Segment Start: MATERIAL SUPPLIED
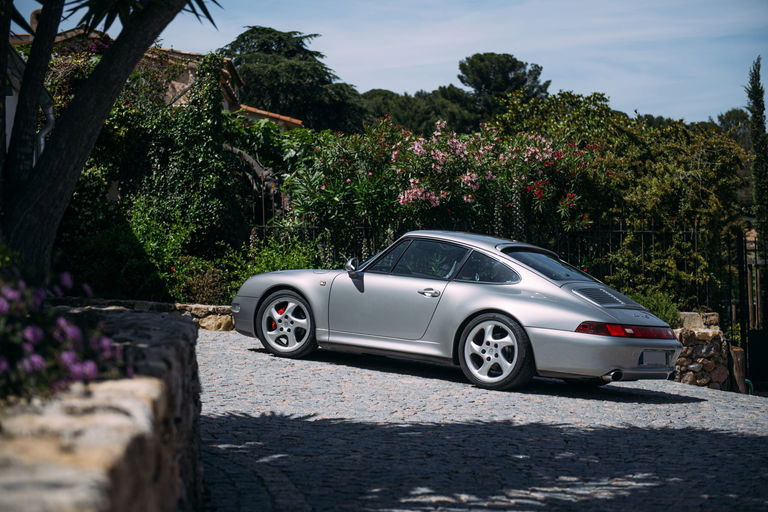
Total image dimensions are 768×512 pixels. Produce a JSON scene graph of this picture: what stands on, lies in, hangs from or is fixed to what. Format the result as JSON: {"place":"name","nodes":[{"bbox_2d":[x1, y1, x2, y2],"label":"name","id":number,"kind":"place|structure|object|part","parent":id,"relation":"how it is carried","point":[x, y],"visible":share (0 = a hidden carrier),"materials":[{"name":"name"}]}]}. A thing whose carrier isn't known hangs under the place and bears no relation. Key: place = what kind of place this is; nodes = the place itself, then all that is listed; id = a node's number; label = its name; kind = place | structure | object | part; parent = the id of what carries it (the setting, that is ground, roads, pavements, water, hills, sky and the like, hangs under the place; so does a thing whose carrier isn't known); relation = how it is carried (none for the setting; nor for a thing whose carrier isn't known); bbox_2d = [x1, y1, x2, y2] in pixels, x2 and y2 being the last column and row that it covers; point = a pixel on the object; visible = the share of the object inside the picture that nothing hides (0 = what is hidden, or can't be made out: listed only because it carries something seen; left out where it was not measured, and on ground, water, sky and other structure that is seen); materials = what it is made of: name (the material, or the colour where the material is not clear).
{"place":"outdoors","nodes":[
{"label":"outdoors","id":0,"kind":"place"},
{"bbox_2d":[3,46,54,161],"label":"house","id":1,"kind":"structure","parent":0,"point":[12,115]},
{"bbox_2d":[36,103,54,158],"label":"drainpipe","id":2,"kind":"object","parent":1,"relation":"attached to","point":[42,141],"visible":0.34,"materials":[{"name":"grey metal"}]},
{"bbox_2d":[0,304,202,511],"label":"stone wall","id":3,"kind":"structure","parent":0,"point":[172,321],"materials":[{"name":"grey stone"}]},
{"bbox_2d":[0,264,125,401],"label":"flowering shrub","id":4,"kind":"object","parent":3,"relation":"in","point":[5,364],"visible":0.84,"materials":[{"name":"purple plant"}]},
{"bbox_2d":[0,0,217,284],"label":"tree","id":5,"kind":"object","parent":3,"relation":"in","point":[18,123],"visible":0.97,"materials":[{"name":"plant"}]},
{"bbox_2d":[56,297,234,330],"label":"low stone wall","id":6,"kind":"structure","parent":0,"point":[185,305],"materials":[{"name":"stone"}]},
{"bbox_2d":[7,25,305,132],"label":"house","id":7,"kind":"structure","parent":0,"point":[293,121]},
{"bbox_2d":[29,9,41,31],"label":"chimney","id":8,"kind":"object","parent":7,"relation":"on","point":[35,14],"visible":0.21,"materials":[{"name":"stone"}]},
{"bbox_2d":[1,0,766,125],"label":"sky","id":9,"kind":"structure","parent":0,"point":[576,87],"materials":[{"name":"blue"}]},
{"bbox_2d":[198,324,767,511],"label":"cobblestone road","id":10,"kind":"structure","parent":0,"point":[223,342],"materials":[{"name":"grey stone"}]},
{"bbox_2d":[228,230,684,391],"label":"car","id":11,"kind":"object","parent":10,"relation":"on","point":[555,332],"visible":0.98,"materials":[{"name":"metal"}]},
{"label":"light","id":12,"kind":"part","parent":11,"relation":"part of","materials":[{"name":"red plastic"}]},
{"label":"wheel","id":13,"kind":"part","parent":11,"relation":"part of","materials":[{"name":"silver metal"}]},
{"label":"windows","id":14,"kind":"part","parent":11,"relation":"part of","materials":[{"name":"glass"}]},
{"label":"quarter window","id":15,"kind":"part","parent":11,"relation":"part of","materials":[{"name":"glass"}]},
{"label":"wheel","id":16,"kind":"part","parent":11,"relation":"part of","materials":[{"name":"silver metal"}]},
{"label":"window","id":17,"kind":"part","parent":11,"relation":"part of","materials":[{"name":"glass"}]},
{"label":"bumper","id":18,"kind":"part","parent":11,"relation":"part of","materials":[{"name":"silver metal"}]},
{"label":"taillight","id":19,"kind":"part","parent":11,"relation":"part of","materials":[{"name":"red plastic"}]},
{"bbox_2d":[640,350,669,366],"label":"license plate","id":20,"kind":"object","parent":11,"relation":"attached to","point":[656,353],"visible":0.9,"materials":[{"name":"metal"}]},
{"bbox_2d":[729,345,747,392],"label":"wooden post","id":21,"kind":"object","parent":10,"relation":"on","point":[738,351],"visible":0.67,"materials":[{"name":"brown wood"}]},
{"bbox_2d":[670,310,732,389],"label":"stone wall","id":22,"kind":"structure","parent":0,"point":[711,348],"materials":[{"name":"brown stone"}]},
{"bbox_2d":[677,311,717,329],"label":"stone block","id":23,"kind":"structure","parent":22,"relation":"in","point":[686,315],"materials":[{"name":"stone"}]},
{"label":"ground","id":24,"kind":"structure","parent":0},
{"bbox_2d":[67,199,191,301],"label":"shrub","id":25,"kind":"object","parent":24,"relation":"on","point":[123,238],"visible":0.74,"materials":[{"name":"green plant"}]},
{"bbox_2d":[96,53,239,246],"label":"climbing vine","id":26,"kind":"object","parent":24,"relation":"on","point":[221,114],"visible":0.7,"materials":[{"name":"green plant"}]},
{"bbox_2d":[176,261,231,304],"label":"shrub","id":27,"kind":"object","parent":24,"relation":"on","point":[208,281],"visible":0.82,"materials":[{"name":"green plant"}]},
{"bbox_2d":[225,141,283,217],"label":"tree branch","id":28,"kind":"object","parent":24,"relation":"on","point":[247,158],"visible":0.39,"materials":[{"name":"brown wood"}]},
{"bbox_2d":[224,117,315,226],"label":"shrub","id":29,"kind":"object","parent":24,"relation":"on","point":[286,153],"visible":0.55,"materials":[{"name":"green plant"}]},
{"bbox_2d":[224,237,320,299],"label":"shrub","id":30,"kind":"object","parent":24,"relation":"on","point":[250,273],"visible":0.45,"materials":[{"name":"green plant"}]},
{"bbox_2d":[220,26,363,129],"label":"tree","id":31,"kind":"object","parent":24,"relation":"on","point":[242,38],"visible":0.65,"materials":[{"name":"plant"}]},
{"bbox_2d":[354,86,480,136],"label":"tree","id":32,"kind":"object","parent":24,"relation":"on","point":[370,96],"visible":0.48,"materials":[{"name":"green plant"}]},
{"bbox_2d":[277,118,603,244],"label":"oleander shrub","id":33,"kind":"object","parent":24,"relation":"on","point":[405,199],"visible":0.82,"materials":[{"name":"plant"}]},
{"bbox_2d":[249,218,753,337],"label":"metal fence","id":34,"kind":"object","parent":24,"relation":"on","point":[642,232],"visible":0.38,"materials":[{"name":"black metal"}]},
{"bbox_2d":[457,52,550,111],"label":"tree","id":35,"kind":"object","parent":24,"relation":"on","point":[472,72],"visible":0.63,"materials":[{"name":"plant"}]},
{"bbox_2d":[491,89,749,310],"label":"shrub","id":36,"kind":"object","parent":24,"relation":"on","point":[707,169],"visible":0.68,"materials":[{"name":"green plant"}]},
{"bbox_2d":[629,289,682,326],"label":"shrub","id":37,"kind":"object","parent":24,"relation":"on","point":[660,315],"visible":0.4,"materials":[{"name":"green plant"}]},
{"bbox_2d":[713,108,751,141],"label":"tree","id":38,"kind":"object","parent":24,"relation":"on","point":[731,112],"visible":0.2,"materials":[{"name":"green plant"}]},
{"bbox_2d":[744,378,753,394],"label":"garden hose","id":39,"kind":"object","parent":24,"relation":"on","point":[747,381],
Segment End: MATERIAL SUPPLIED
**WORK REQUIRED:**
Repeat every entry above precisely, leaving each picture out.

**RESULT FOR THIS TASK:**
Total image dimensions are 768×512 pixels. Produce a JSON scene graph of this picture: what stands on, lies in, hangs from or is fixed to what. Format the result as JSON: {"place":"name","nodes":[{"bbox_2d":[x1, y1, x2, y2],"label":"name","id":number,"kind":"place|structure|object|part","parent":id,"relation":"how it is carried","point":[x, y],"visible":share (0 = a hidden carrier),"materials":[{"name":"name"}]}]}. A thing whose carrier isn't known hangs under the place and bears no relation. Key: place = what kind of place this is; nodes = the place itself, then all that is listed; id = a node's number; label = its name; kind = place | structure | object | part; parent = the id of what carries it (the setting, that is ground, roads, pavements, water, hills, sky and the like, hangs under the place; so does a thing whose carrier isn't known); relation = how it is carried (none for the setting; nor for a thing whose carrier isn't known); bbox_2d = [x1, y1, x2, y2] in pixels, x2 and y2 being the last column and row that it covers; point = a pixel on the object; visible = the share of the object inside the picture that nothing hides (0 = what is hidden, or can't be made out: listed only because it carries something seen; left out where it was not measured, and on ground, water, sky and other structure that is seen); materials = what it is made of: name (the material, or the colour where the material is not clear).
{"place":"outdoors","nodes":[
{"label":"outdoors","id":0,"kind":"place"},
{"bbox_2d":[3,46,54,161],"label":"house","id":1,"kind":"structure","parent":0,"point":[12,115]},
{"bbox_2d":[36,103,54,158],"label":"drainpipe","id":2,"kind":"object","parent":1,"relation":"attached to","point":[42,141],"visible":0.34,"materials":[{"name":"grey metal"}]},
{"bbox_2d":[0,304,202,511],"label":"stone wall","id":3,"kind":"structure","parent":0,"point":[172,321],"materials":[{"name":"grey stone"}]},
{"bbox_2d":[0,264,125,401],"label":"flowering shrub","id":4,"kind":"object","parent":3,"relation":"in","point":[5,364],"visible":0.84,"materials":[{"name":"purple plant"}]},
{"bbox_2d":[0,0,217,284],"label":"tree","id":5,"kind":"object","parent":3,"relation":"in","point":[18,123],"visible":0.97,"materials":[{"name":"plant"}]},
{"bbox_2d":[56,297,234,330],"label":"low stone wall","id":6,"kind":"structure","parent":0,"point":[185,305],"materials":[{"name":"stone"}]},
{"bbox_2d":[7,25,305,132],"label":"house","id":7,"kind":"structure","parent":0,"point":[293,121]},
{"bbox_2d":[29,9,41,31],"label":"chimney","id":8,"kind":"object","parent":7,"relation":"on","point":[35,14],"visible":0.21,"materials":[{"name":"stone"}]},
{"bbox_2d":[1,0,766,125],"label":"sky","id":9,"kind":"structure","parent":0,"point":[576,87],"materials":[{"name":"blue"}]},
{"bbox_2d":[198,324,767,511],"label":"cobblestone road","id":10,"kind":"structure","parent":0,"point":[223,342],"materials":[{"name":"grey stone"}]},
{"bbox_2d":[228,230,684,391],"label":"car","id":11,"kind":"object","parent":10,"relation":"on","point":[555,332],"visible":0.98,"materials":[{"name":"metal"}]},
{"label":"light","id":12,"kind":"part","parent":11,"relation":"part of","materials":[{"name":"red plastic"}]},
{"label":"wheel","id":13,"kind":"part","parent":11,"relation":"part of","materials":[{"name":"silver metal"}]},
{"label":"windows","id":14,"kind":"part","parent":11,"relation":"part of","materials":[{"name":"glass"}]},
{"label":"quarter window","id":15,"kind":"part","parent":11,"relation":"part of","materials":[{"name":"glass"}]},
{"label":"wheel","id":16,"kind":"part","parent":11,"relation":"part of","materials":[{"name":"silver metal"}]},
{"label":"window","id":17,"kind":"part","parent":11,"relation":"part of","materials":[{"name":"glass"}]},
{"label":"bumper","id":18,"kind":"part","parent":11,"relation":"part of","materials":[{"name":"silver metal"}]},
{"label":"taillight","id":19,"kind":"part","parent":11,"relation":"part of","materials":[{"name":"red plastic"}]},
{"bbox_2d":[640,350,669,366],"label":"license plate","id":20,"kind":"object","parent":11,"relation":"attached to","point":[656,353],"visible":0.9,"materials":[{"name":"metal"}]},
{"bbox_2d":[729,345,747,392],"label":"wooden post","id":21,"kind":"object","parent":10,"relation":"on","point":[738,351],"visible":0.67,"materials":[{"name":"brown wood"}]},
{"bbox_2d":[670,310,732,389],"label":"stone wall","id":22,"kind":"structure","parent":0,"point":[711,348],"materials":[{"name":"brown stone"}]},
{"bbox_2d":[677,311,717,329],"label":"stone block","id":23,"kind":"structure","parent":22,"relation":"in","point":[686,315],"materials":[{"name":"stone"}]},
{"label":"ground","id":24,"kind":"structure","parent":0},
{"bbox_2d":[67,199,191,301],"label":"shrub","id":25,"kind":"object","parent":24,"relation":"on","point":[123,238],"visible":0.74,"materials":[{"name":"green plant"}]},
{"bbox_2d":[96,53,239,246],"label":"climbing vine","id":26,"kind":"object","parent":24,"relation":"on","point":[221,114],"visible":0.7,"materials":[{"name":"green plant"}]},
{"bbox_2d":[176,261,231,304],"label":"shrub","id":27,"kind":"object","parent":24,"relation":"on","point":[208,281],"visible":0.82,"materials":[{"name":"green plant"}]},
{"bbox_2d":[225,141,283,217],"label":"tree branch","id":28,"kind":"object","parent":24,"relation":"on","point":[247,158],"visible":0.39,"materials":[{"name":"brown wood"}]},
{"bbox_2d":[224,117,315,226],"label":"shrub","id":29,"kind":"object","parent":24,"relation":"on","point":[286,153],"visible":0.55,"materials":[{"name":"green plant"}]},
{"bbox_2d":[224,237,320,299],"label":"shrub","id":30,"kind":"object","parent":24,"relation":"on","point":[250,273],"visible":0.45,"materials":[{"name":"green plant"}]},
{"bbox_2d":[220,26,363,129],"label":"tree","id":31,"kind":"object","parent":24,"relation":"on","point":[242,38],"visible":0.65,"materials":[{"name":"plant"}]},
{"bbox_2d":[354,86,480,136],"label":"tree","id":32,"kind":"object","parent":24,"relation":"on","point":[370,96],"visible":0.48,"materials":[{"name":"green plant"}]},
{"bbox_2d":[277,118,603,244],"label":"oleander shrub","id":33,"kind":"object","parent":24,"relation":"on","point":[405,199],"visible":0.82,"materials":[{"name":"plant"}]},
{"bbox_2d":[249,218,753,337],"label":"metal fence","id":34,"kind":"object","parent":24,"relation":"on","point":[642,232],"visible":0.38,"materials":[{"name":"black metal"}]},
{"bbox_2d":[457,52,550,111],"label":"tree","id":35,"kind":"object","parent":24,"relation":"on","point":[472,72],"visible":0.63,"materials":[{"name":"plant"}]},
{"bbox_2d":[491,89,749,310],"label":"shrub","id":36,"kind":"object","parent":24,"relation":"on","point":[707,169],"visible":0.68,"materials":[{"name":"green plant"}]},
{"bbox_2d":[629,289,682,326],"label":"shrub","id":37,"kind":"object","parent":24,"relation":"on","point":[660,315],"visible":0.4,"materials":[{"name":"green plant"}]},
{"bbox_2d":[713,108,751,141],"label":"tree","id":38,"kind":"object","parent":24,"relation":"on","point":[731,112],"visible":0.2,"materials":[{"name":"green plant"}]},
{"bbox_2d":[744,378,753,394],"label":"garden hose","id":39,"kind":"object","parent":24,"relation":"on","point":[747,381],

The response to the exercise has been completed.